Information supplied:
*** Begin section ***

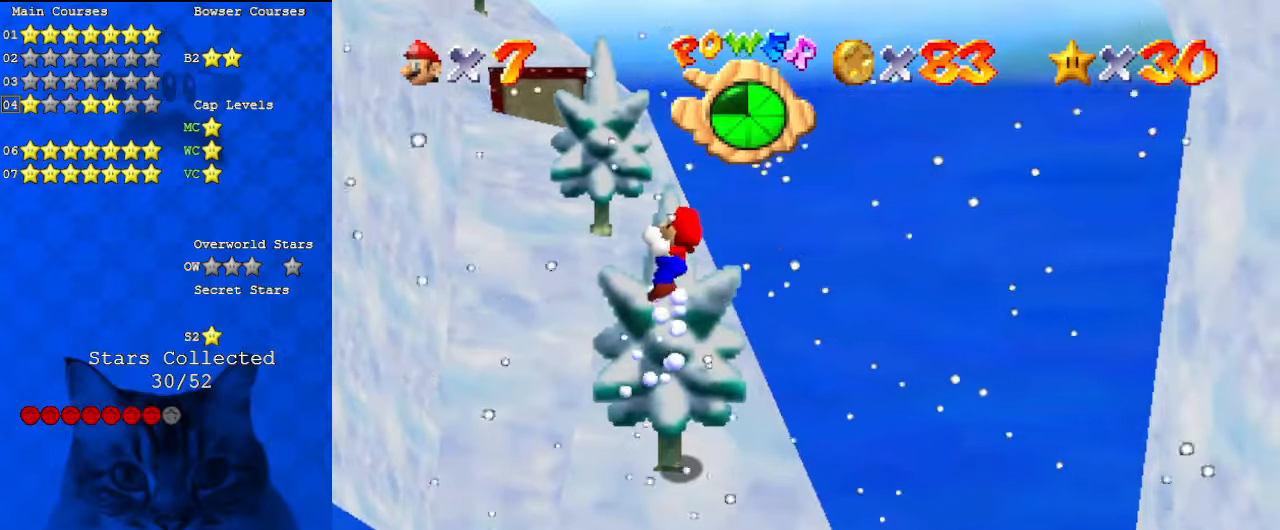
{"keys": ["up"], "events": [[133, "down", "up"], [233, "up", "down"]]}
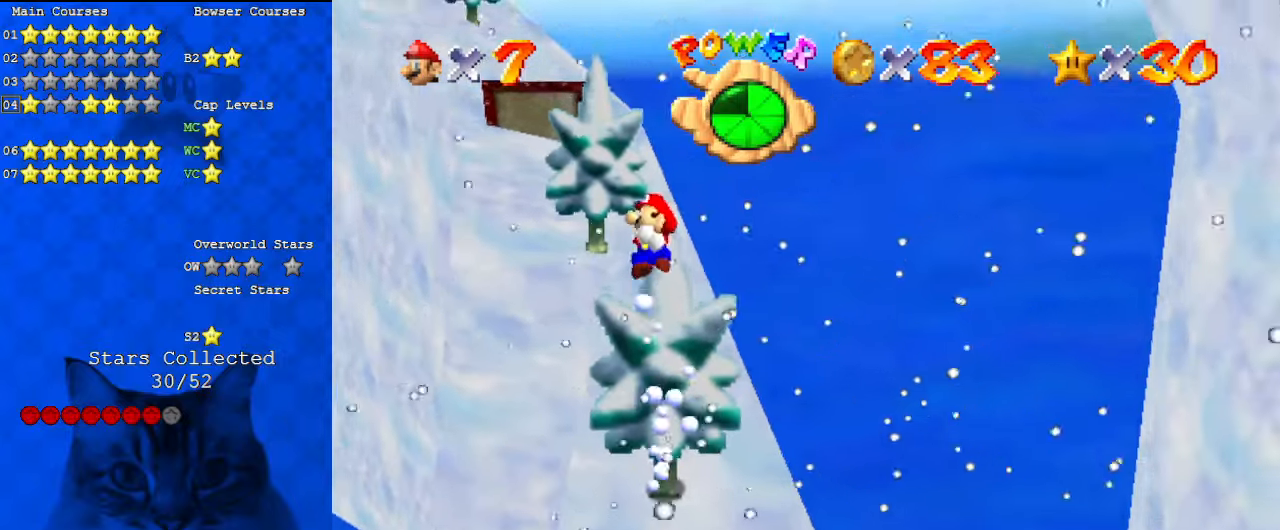
{"keys": ["left", "shift", "up"], "events": [[300, "shift", "down"], [333, "left", "down"]]}
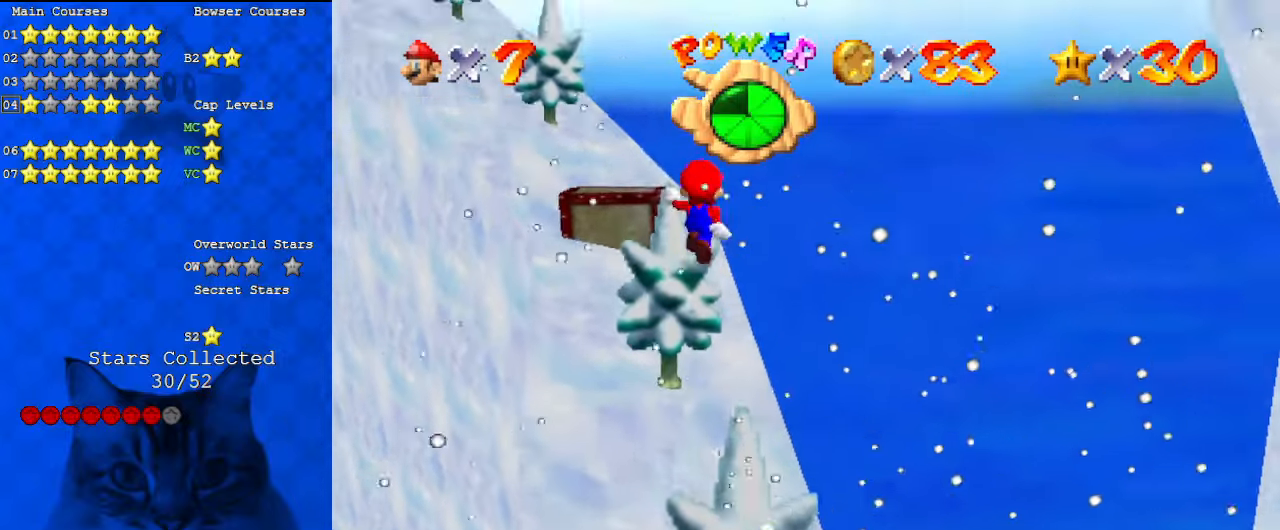
{"keys": ["shift", "up"], "events": [[433, "left", "up"]]}
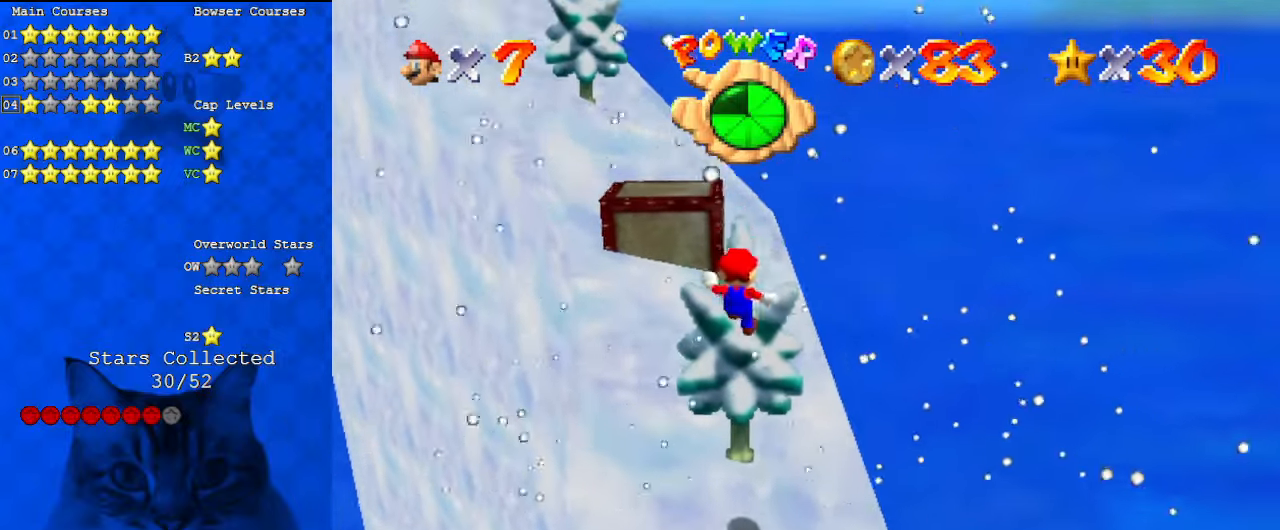
{"keys": ["up"], "events": [[33, "ctrl", "down"], [167, "ctrl", "up"], [167, "shift", "up"]]}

*** End section ***

Exercise: Repeat the listing exactly, pictures excluded.

Result of this task:
{"keys": ["up"], "events": [[133, "down", "up"], [233, "up", "down"]]}
{"keys": ["left", "shift", "up"], "events": [[300, "shift", "down"], [333, "left", "down"]]}
{"keys": ["shift", "up"], "events": [[433, "left", "up"]]}
{"keys": ["up"], "events": [[33, "ctrl", "down"], [167, "ctrl", "up"], [167, "shift", "up"]]}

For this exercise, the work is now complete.